— DATA SHOWN —
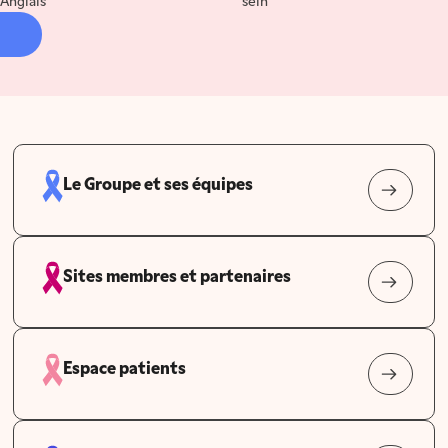
Anglais
sein
Le Groupe et ses équipes
Sites membres et partenaires
Espace patients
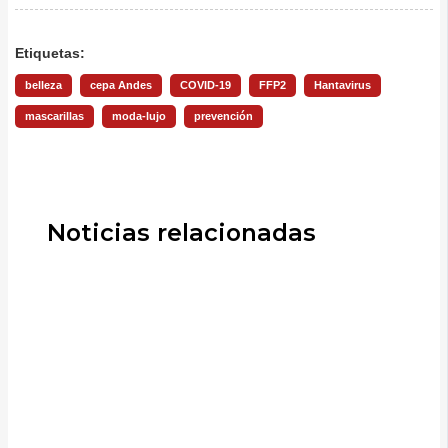
Etiquetas:
belleza
cepa Andes
COVID-19
FFP2
Hantavirus
mascarillas
moda-lujo
prevención
Noticias relacionadas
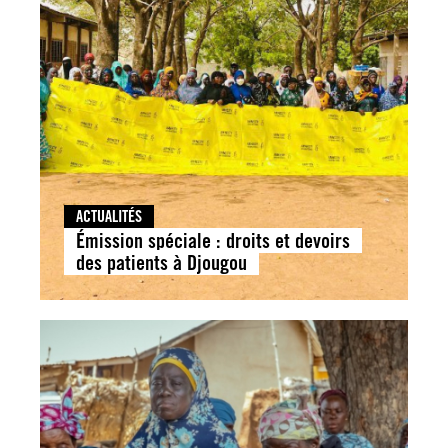
ACTUALITÉS
Émission spéciale : droits et devoirs
des patients à Djougou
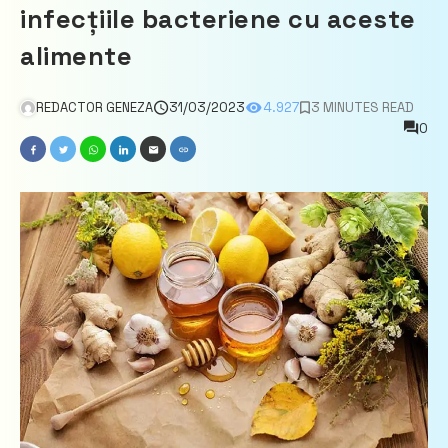
infecțiile bacteriene cu aceste
alimente
REDACTOR GENEZA
31/03/2023
4.927
3 MINUTES READ
0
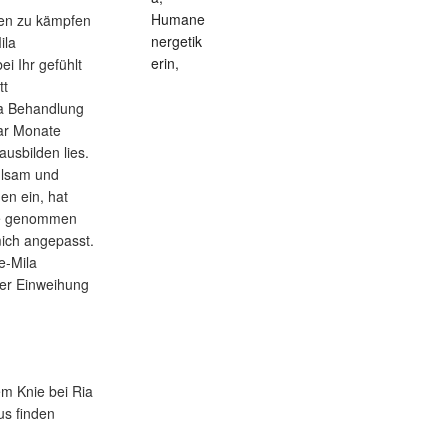
ken zu kämpfen
ila
i Ihr gefühlt
tt
ila Behandlung
aar Monate
ausbilden lies.
hlsam und
gen ein, hat
nge genommen
mich angepasst.
e-Mila
ler Einweihung
m Knie bei Ria
us finden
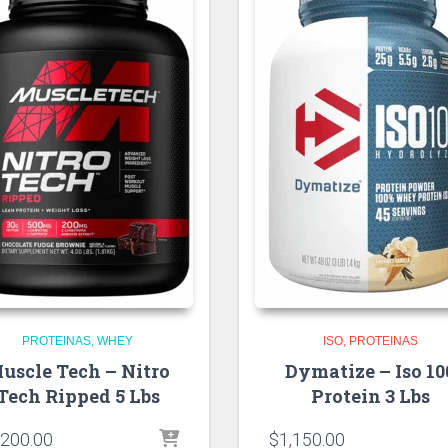
PROTEINAS
WHEY
ISO
PROTEINAS
uscle Tech – Nitro
Dymatize – Iso 10
Tech Ripped 5 Lbs
Protein 3 Lbs
,200.00
$
1,150.00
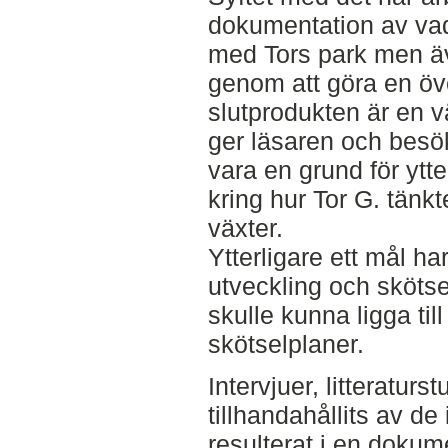
dokumentation av vad 
med Tors park men ä
genom att göra en öv
slutprodukten är en v
ger läsaren och besö
vara en grund för ytte
kring hur Tor G. tänk
växter.
Ytterligare ett mål har
utveckling och skötse
skulle kunna ligga til
skötselplaner.
Intervjuer, litteratu
tillhandahållits av d
resulterat i en dokum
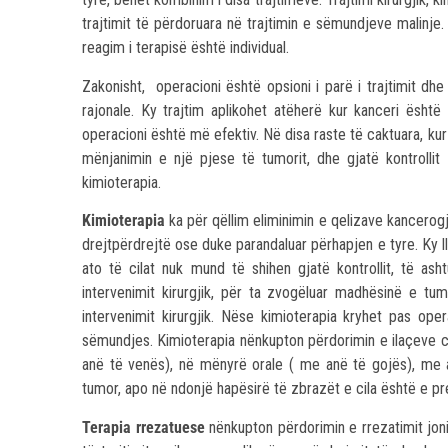
trajtimit të përdoruara në trajtimin e sëmundjeve malin
reagim i terapisë është individual.
Zakonisht, operacioni është opsioni i parë i trajtimit dh
rajonale. Ky trajtim aplikohet atëherë kur kanceri është
operacioni është më efektiv. Në disa raste të caktuara, ku
mënjanimin e një pjese të tumorit, dhe gjatë kontrollit
kimioterapia.
Kimioterapia
ka për qëllim eliminimin e qelizave kancerogje
drejtpërdrejtë ose duke parandaluar përhapjen e tyre. Ky llo
ato të cilat nuk mund të shihen gjatë kontrollit, të as
intervenimit kirurgjik, për ta zvogëluar madhësinë e t
intervenimit kirurgjik. Nëse kimioterapia kryhet pas oper
sëmundjes. Kimioterapia nënkupton përdorimin e ilaçeve c
anë të venës), në mënyrë orale ( me anë të gojës), me a
tumor, apo në ndonjë hapësirë të zbrazët e cila është e pr
Terapia rrezatuese
nënkupton përdorimin e rrezatimit jon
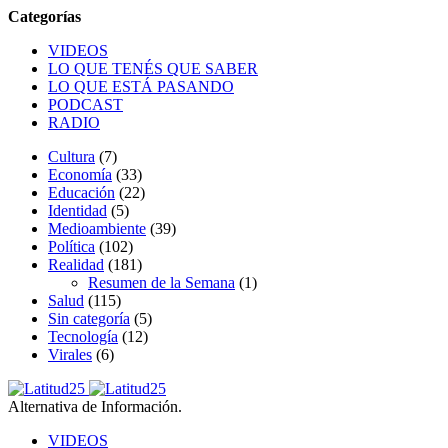
VIDEOS
LO QUE TENÉS QUE SABER
LO QUE ESTÁ PASANDO
PODCAST
RADIO
Cultura
(7)
Economía
(33)
Educación
(22)
Identidad
(5)
Medioambiente
(39)
Política
(102)
Realidad
(181)
Resumen de la Semana
(1)
Salud
(115)
Sin categoría
(5)
Tecnología
(12)
Virales
(6)
Alternativa de Información.
VIDEOS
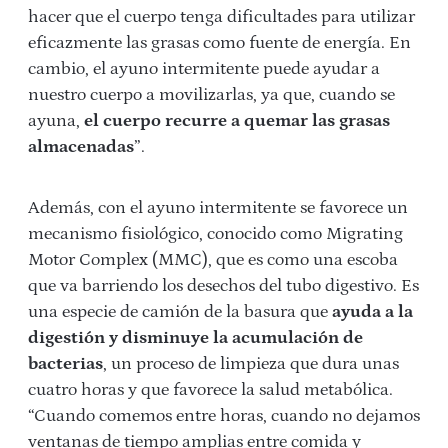
hacer que el cuerpo tenga dificultades para utilizar
eficazmente las grasas como fuente de energía. En
cambio, el ayuno intermitente puede ayudar a
nuestro cuerpo a movilizarlas, ya que, cuando se
ayuna,
el cuerpo recurre a quemar las grasas
almacenadas
”.
Además, con el ayuno intermitente se favorece un
mecanismo fisiológico, conocido como Migrating
Motor Complex (MMC), que es como una escoba
que va barriendo los desechos del tubo digestivo. Es
una especie de camión de la basura que
ayuda a la
digestión y disminuye la acumulación de
bacterias
, un proceso de limpieza que dura unas
cuatro horas y que favorece la salud metabólica.
“Cuando comemos entre horas, cuando no dejamos
ventanas de tiempo amplias entre comida y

— WORK TO COMPLETE —
Scan the records above for the string "favorece", and copy every line where it turns up.

— TASK OUTPUT —
Además, con el ayuno intermitente se favorece un
cuatro horas y que favorece la salud metabólica.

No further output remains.